The report recalls that, according to the Court of Auditors, 43% of emergency visits are the result of a simple medical consultation, in the majority of cases with a general practitioner. And the patients are not always at fault: 32% of patients admitted to the emergency room have, in the 24 hours preceding their admission, initiated procedures with health professionals, most often with a doctor.
Symbol of this dysfunction between liberal and hospital emergencies: the influenza epidemic of winter 2016 which engulfed hospitals. Patients, finding the doctors’ offices closed during the school holidays, ended up in the waiting rooms of hospital emergencies. The same is true for unscheduled pediatric care.
20 concrete proposals
For city doctors, the management of unscheduled care has been encouraged since the last medical agreement dating from the summer of 2016. But this measure is qualified as “too timid” by the rapporteurs.
In order to streamline the organization of care in emergency services, and to better integrate it into the care organization system, the committee drafted 20 proposals, relating to the internal functioning of the services, and the general response to emergency room.
Among these proposals, some are directly intended for emergency services.

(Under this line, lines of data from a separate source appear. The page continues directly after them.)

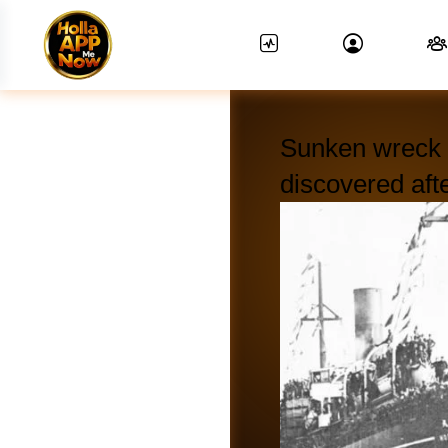
Sunken wreck o
discovered aft
News Feed.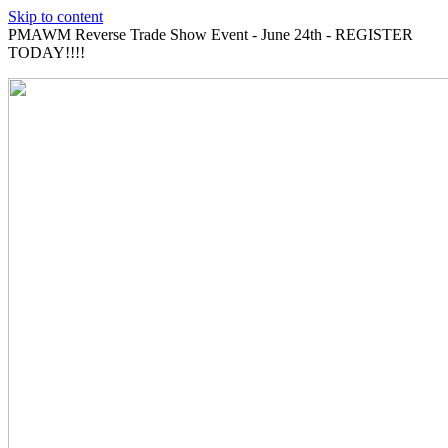
Skip to content
PMAWM Reverse Trade Show Event - June 24th - REGISTER
TODAY!!!!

They therefore recommend that a pricing system be put in place to encourage services to refocus their activities on their core business: emergencies. A fixed price could be created to redirect other pathologies towards city medicine.

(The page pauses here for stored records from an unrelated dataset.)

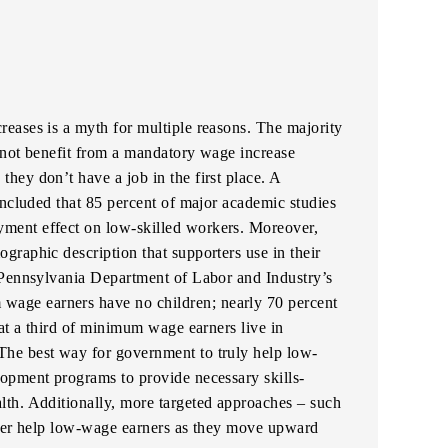
eases is a myth for multiple reasons. The majority
annot benefit from a mandatory wage increase
, they don’t have a job in the first place. A
oncluded that 85 percent of major academic studies
ment effect on low-skilled workers. Moreover,
raphic description that supporters use in their
 Pennsylvania Department of Labor and Industry’s
 wage earners have no children; nearly 70 percent
hat a third of minimum wage earners live in
he best way for government to truly help low-
opment programs to provide necessary skills-
th. Additionally, more targeted approaches – such
tter help low-wage earners as they move upward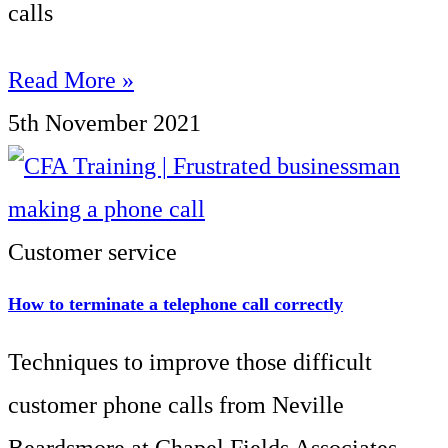
calls
Read More »
5th November 2021
Customer service
How to terminate a telephone call correctly
Techniques to improve those difficult
customer phone calls from Neville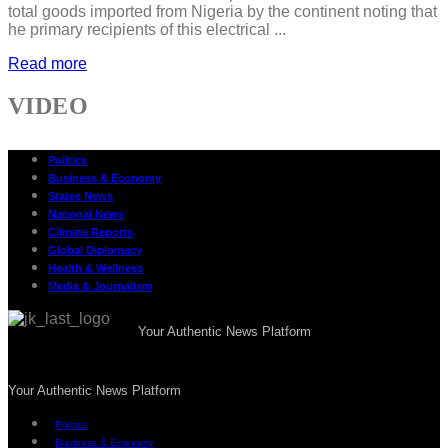
total goods imported from Nigeria by the continent noting that
he primary recipients of this electrical ...
Read more
VIDEO
Politics
Business & Economy
States News
National News
Climate Reports
Global Diplomacy
Health & Wellness
Media & Journalism
Your Authentic News Platform
Your Authentic News Platform
Politics
Business & Economy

Material and personnel management could be improved by developing short care circuits or by creating bed manager positions. Geriatrics, often managed as a first-line emergency, should benefit from special care, with the possibility, when cases allow it, of direct admission to the departments concerned.
Promote health centers
Among the proposals made, several relate to liberal medicine, and in particular the development of possibilities for unscheduled care, without advance payment, outside of hospital emergency services. The report recommends in particular to “strengthen the network of the territory in health centers”, and to “ensure their wider openness to the reception of emergencies, in particular by the extension of their working hours”, whether it is during the week or the weekend. He also wants home visits to be better valued.

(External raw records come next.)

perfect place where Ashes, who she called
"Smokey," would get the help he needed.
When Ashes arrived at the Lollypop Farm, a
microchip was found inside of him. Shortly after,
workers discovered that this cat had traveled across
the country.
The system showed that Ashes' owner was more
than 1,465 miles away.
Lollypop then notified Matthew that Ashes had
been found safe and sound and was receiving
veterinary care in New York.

This is one of the important points, which the report underlines: if many people go to the emergency room rather than to liberal doctors, it is also by the lack of availability of these practitioners early in the morning, or in the evening.
Timid proposals
“The report is interesting, and the finding is correct,” said Dr Christophe Prudhomme, spokesperson for the Association of Emergency Physicians of France, contacted by Why actor. The proposals are interesting, but they are still a little timid. They do not tackle an essential problem, that of the lack of doctors, in particular general practitioners, and their distribution on the territory. “
The emergency physician recalls the seriousness of the situation: this summer, the system has reached its limits. SMURs had to close for lack of resources. A 43-year-old man died of a heart attack. The arrival of the resuscitation team was very late, due to the closure that day.